VIII. Foreign Currency Transactions:

Transactions in foreign currency, to the extent not covered

by forwards contracts, are recorded in Indian Rupees at the

exchange rate prevailing on the date of the transactions.
Exchange gains or losses on settlement, if any, are treated
as income or expenditure respectively in the Statement
of Profit and Loss. Liabilities in foreign currency as well as
receivables in foreign currency as on the date of the Balance
Sheet have been restated into Indian rupees at the rates of
exchange prevailing as on the date of Balance Sheet.

VIII. Derivatives:

• The Company is exposed to foreign currency fluctuations
on foreign currency assets and forecasted cash flows
denominated in foreign currency. The Company tries
to limit the effects of foreign exchange rate fluctuations
by following risk management policies including use of
derivatives. For this the Company enters into forward
exchange contracts, where the counter-party is a Bank.
Theses forward contracts are not used for trading or
speculation purposes.

• In case of forward contracts, the gain or loss arising
on exercise of option or settlement or cancellation
are recognized in the Statement of Profit and Loss for
the period as Exchange Rate Difference. The forwards
contracts outstanding as at the balance sheet date,
if any, are marked-to-market and corresponding
exchange gain or loss recognized on the same as
Exchange Rate Difference.

• In case of derivative transactions in currency futures,
the net gain or loss is recognized in the Statement of
Profit and Loss on settlement. In case of outstanding
contracts as at the balance sheet date, the same are
also marked-to-market and corresponding gain/loss
recognized on the same as Exchange Rate Difference.

IX. Borrowing Costs:

According to AS-16, the borrowing costs directly attributable
to the acquisition of qualifying assets are to be capitalized
for the period until the asset is ready for its intended use.
A qualifying asset being, an asset that necessarily takes a
substantial period of time to get ready for its intended use.
Other borrowing costs are to be recognized as an expense
in the period in which they are incurred.

X. Impairment of Assets:

Assessment of Impairment of Assets (as covered under
AS-28 Impairment of Assets) is done as at the Balance
Sheet Date considering external and internal impairment
indicators. If there is an indication that an asset may be
impaired, its recoverable amount is estimated and the
impairment loss duly provided for.

XI. Leases:

Leases are classified as operating leases where the lesser
effectively retains substantially all the risks and benefits
of the ownership of the leased assets. Operating lease
payments and/or receipts are recognized as an expense
and/or income in the Statement of Profit and Loss on
accrual basis.

XII. Accounting for Taxes on Income:

• Provision for taxation for the year under report includes
provision for current tax as well as deferred tax.

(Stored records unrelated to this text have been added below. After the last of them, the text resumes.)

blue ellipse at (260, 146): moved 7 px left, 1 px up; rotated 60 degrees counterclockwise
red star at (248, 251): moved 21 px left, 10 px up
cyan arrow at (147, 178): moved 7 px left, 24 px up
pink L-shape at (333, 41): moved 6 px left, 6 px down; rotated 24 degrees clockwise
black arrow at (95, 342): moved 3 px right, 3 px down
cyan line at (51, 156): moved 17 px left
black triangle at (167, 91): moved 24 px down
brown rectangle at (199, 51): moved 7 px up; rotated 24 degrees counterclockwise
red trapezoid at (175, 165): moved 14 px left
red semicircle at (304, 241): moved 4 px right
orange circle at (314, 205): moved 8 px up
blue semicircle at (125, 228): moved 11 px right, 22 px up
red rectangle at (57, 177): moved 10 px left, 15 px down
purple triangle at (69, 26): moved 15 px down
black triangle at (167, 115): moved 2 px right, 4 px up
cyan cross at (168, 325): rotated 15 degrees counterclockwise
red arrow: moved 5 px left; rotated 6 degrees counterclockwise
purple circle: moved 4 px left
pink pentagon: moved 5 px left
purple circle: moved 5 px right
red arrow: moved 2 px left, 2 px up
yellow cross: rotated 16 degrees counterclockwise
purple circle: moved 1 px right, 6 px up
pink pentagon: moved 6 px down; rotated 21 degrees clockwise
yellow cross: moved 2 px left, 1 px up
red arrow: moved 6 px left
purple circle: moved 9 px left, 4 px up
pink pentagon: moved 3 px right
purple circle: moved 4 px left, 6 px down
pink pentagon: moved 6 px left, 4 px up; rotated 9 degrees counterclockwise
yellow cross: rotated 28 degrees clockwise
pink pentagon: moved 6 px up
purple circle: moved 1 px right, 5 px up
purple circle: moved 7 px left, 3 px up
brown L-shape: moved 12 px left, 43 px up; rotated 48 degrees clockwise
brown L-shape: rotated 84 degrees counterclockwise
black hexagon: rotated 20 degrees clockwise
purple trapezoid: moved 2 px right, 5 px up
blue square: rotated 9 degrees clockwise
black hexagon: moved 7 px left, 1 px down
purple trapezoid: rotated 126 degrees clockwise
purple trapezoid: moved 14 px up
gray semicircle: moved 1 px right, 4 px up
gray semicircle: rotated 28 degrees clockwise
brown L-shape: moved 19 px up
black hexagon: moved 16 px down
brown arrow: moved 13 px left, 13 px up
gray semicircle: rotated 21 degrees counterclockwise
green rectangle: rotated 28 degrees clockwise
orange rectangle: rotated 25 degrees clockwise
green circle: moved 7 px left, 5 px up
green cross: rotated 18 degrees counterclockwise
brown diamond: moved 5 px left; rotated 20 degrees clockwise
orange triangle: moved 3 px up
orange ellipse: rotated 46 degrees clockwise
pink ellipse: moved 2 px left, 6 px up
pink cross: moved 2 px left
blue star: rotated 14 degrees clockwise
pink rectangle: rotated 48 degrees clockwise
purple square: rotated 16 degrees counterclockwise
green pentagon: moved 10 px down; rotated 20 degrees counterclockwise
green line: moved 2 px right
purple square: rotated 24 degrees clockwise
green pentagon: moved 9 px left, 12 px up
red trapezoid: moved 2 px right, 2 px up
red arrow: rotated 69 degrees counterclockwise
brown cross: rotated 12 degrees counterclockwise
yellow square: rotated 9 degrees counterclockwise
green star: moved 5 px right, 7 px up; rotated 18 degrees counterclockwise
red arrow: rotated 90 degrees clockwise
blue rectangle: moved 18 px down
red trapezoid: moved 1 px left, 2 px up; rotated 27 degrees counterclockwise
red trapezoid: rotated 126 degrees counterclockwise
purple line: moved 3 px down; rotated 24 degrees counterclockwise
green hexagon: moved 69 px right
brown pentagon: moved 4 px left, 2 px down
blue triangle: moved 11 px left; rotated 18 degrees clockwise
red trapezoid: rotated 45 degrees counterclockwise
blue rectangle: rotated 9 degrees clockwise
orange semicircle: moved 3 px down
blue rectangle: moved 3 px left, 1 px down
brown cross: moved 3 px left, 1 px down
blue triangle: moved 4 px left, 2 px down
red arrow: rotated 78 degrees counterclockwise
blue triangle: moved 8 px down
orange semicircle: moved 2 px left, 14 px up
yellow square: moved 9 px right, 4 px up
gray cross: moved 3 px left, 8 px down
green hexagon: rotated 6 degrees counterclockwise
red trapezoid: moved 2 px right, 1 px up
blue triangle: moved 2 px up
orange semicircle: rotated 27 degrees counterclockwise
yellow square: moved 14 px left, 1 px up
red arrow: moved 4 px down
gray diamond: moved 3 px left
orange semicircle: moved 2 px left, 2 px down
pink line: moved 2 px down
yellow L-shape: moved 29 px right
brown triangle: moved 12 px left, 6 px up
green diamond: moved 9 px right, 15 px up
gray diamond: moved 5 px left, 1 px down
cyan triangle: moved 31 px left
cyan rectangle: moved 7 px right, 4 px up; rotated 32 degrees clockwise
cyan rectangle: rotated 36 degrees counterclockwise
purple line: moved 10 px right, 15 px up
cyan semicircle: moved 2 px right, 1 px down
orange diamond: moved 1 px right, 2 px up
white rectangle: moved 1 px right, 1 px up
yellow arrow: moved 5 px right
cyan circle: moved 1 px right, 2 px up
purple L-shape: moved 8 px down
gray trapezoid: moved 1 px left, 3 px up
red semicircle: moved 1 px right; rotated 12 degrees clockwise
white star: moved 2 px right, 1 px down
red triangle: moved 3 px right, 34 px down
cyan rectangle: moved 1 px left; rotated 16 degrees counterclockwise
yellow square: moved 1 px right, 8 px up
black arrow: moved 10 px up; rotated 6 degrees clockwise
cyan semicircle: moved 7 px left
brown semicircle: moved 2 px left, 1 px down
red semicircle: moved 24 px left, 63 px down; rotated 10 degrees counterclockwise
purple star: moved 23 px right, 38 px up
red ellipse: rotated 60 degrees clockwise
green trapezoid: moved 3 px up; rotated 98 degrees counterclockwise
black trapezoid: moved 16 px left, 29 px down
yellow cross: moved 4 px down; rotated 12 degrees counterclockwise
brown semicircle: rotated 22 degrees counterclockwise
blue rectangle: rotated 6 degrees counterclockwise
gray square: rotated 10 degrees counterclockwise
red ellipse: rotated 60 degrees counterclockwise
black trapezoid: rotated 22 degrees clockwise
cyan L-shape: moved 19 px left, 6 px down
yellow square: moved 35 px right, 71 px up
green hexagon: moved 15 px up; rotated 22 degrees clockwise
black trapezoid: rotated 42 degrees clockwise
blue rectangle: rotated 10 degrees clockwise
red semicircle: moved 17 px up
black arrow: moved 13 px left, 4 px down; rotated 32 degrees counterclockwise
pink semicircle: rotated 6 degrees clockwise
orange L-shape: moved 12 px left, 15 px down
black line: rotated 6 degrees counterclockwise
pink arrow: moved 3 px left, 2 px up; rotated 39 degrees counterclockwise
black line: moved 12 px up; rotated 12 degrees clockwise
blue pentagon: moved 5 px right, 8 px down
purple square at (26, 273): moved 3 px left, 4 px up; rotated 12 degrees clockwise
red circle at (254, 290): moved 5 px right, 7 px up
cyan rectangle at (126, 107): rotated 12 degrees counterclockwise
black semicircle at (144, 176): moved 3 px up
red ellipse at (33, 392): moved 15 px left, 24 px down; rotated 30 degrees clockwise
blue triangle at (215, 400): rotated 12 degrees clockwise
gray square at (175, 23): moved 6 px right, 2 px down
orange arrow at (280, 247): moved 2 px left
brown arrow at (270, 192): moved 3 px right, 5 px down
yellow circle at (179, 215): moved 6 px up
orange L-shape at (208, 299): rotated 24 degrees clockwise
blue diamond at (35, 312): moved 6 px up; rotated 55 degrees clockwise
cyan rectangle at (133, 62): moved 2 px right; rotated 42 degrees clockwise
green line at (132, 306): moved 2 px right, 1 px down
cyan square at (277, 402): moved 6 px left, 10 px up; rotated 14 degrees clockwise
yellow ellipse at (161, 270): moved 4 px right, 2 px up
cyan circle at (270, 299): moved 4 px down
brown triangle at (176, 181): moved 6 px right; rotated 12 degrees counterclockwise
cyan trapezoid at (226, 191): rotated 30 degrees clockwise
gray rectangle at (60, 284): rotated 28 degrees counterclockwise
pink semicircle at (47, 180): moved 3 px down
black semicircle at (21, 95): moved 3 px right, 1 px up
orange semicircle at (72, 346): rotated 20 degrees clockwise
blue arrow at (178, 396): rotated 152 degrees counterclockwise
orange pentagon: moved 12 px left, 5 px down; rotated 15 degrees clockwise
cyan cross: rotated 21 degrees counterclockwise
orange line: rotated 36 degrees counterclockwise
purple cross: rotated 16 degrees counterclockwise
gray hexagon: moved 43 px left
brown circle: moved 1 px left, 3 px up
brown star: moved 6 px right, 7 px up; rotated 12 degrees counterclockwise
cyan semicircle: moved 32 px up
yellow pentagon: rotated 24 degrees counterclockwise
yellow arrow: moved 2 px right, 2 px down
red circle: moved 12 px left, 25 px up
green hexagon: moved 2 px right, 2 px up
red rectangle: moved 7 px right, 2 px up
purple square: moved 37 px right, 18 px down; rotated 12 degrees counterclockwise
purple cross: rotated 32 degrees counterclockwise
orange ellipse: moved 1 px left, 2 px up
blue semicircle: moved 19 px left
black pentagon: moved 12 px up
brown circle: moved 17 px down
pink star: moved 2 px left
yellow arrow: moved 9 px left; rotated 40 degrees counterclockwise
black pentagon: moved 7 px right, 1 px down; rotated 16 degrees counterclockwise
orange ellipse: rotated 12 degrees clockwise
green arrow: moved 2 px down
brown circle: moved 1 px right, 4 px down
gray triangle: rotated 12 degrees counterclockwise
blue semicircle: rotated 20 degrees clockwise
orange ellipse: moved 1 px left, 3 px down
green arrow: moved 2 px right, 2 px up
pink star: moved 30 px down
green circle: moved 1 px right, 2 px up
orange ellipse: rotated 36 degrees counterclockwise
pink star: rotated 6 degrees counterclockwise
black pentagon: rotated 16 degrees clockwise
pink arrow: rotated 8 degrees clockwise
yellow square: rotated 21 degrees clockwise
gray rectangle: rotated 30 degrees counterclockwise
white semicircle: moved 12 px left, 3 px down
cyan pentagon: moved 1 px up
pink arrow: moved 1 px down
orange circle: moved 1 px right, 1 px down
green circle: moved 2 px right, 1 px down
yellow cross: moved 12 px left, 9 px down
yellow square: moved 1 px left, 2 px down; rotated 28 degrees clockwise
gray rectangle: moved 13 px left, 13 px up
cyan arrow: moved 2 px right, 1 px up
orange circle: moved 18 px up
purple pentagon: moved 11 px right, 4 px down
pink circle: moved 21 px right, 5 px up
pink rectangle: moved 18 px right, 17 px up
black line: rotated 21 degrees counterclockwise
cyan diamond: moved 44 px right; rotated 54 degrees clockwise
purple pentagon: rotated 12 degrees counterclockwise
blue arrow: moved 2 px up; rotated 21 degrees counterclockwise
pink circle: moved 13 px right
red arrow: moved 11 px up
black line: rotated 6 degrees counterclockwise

• Provision for Current tax is made, based on tax
estimated to be payable as computed under the
various provisions of the Income Tax Act, 1961.

• Deferred tax is recognized, subject to prudence,
on timing differences between taxable income and
accounting income that originate during the year
and are capable of being reversed in one or more
subsequent periods.

Deferred tax assets are recognized only to the extent that
there is a reasonable certainty that future taxable income
will be available against which such deferred tax assets can
be realized. Deferred Tax Liabilities/Assets are quantified
using the tax rates and tax laws enacted or substantively
enacted as on the balance sheet date.